The entries that follow should be reproduced exactly, with no images carried over.

(Stored data entries)

........

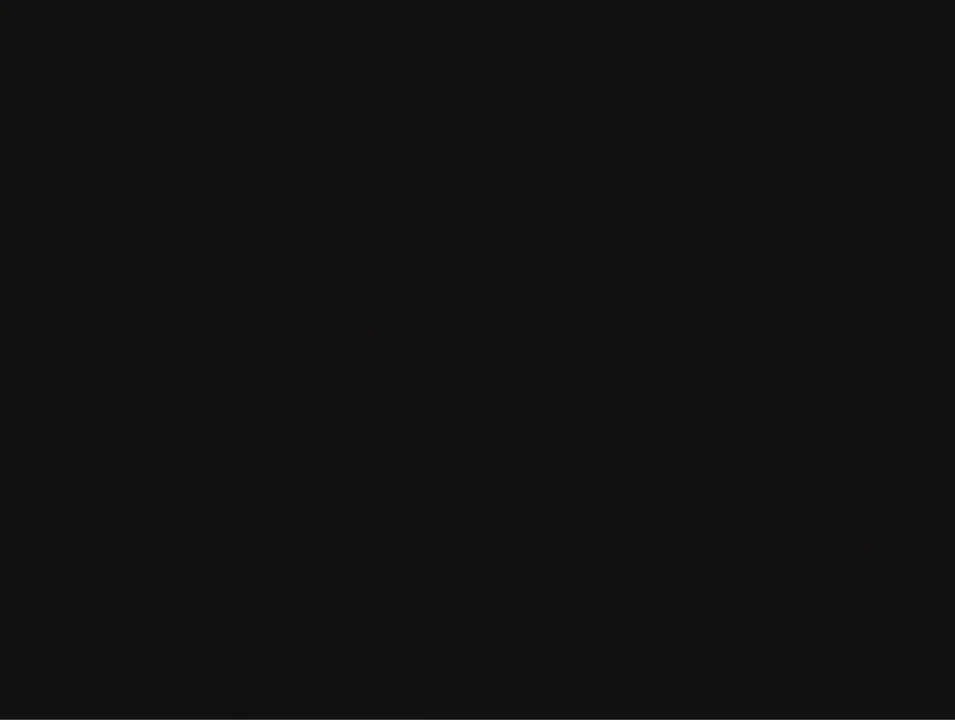
Gameplay with a controller (Nintendo layout); each line is a JSON object with the inputs held at the frame after it. "events" lists button and stick changes between this image and that frame as [ms after this image, input, new state], when the widget could be followed in between. Not read: L3 R3 Z.
{"buttons": [], "left_stick": "down-right", "events": []}
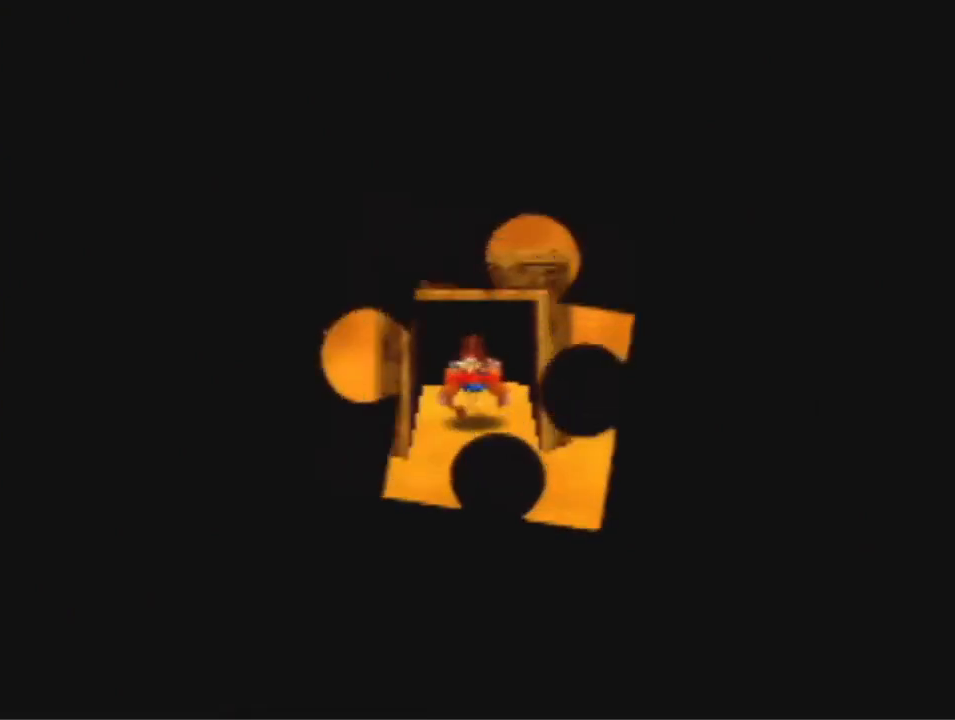
{"buttons": [], "left_stick": "down", "events": [[100, "left_stick", "down"]]}
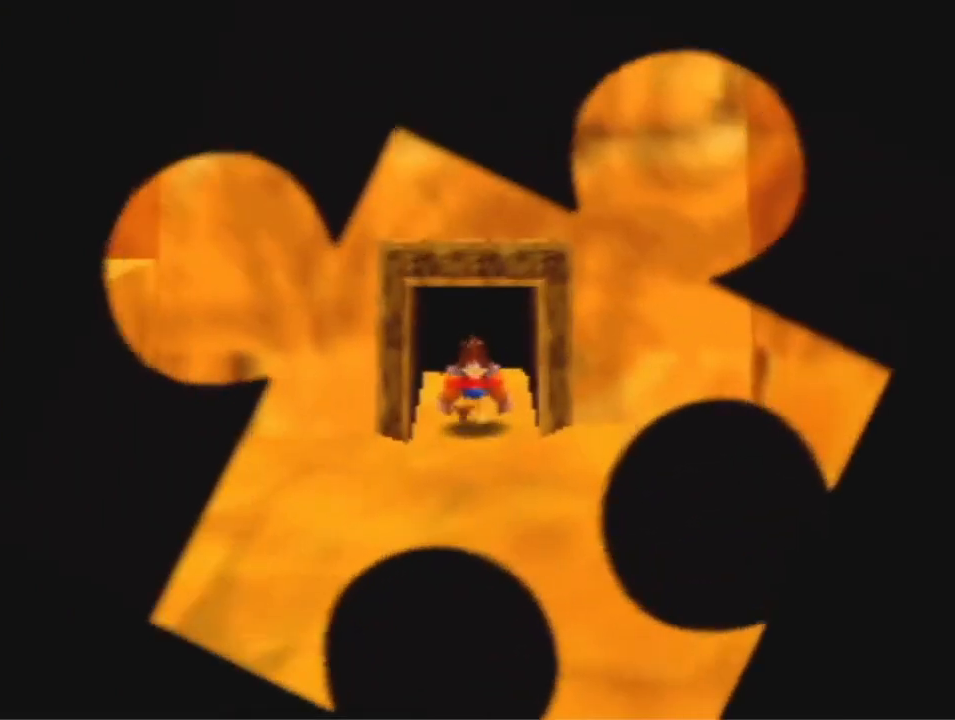
{"buttons": [], "left_stick": "down", "events": []}
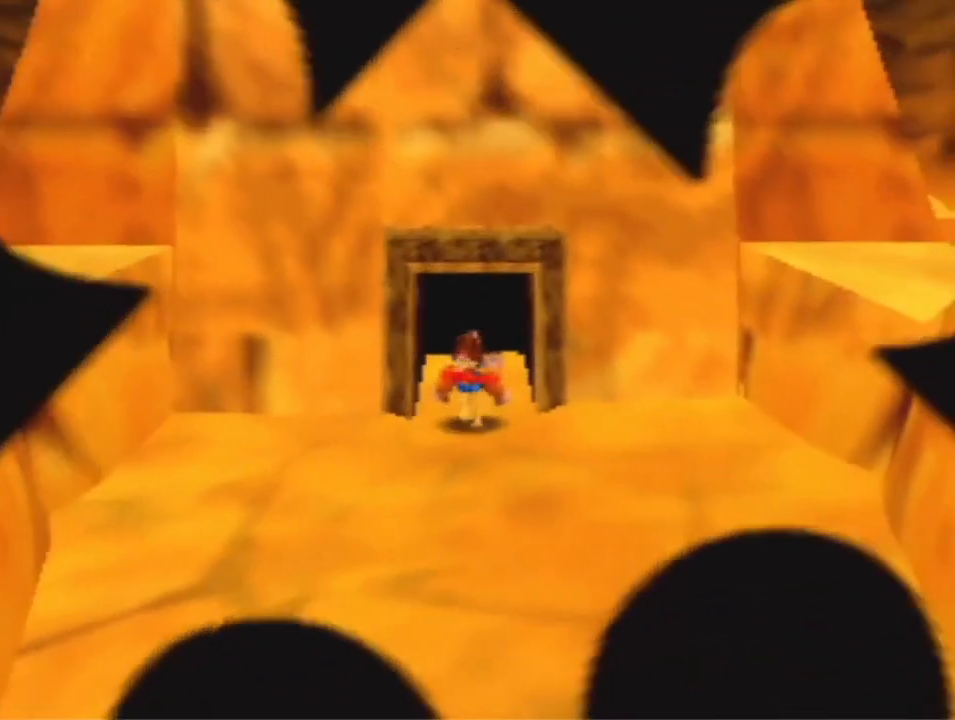
{"buttons": [], "left_stick": "down", "events": []}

........

▶ _THE COMPLETED TASK_:
Gameplay with a controller (Nintendo layout); each line is a JSON object with the inputs held at the frame after it. "events" lists button and stick changes between this image and that frame as [ms after this image, input, new state], when the widget could be followed in between. Not read: L3 R3 Z.
{"buttons": [], "left_stick": "down-right", "events": []}
{"buttons": [], "left_stick": "down", "events": [[100, "left_stick", "down"]]}
{"buttons": [], "left_stick": "down", "events": []}
{"buttons": [], "left_stick": "down", "events": []}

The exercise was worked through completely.